Records provided:
============

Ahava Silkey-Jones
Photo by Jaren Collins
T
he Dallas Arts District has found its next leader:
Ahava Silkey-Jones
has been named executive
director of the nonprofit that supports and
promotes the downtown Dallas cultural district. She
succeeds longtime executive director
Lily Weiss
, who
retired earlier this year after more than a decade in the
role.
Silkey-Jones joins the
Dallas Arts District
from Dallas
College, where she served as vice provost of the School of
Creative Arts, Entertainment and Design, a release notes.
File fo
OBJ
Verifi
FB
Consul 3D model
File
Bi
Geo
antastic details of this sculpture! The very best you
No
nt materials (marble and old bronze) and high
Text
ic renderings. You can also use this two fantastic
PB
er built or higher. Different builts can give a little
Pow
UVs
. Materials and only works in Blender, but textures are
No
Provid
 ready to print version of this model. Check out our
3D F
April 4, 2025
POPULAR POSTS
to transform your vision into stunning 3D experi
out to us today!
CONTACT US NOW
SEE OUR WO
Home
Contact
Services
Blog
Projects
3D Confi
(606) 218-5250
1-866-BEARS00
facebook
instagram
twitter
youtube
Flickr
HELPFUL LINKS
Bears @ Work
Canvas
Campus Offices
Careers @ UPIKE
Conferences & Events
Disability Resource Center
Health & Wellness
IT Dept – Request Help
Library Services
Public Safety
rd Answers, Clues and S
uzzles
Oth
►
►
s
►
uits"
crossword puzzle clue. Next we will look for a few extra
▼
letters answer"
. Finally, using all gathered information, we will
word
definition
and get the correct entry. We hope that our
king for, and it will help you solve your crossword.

============

Instruction:
Where a line of the material holds the word "Dallas", copy that line.

Written answer:
he Dallas Arts District has found its next leader:
promotes the downtown Dallas cultural district. She
Dallas Arts District
from Dallas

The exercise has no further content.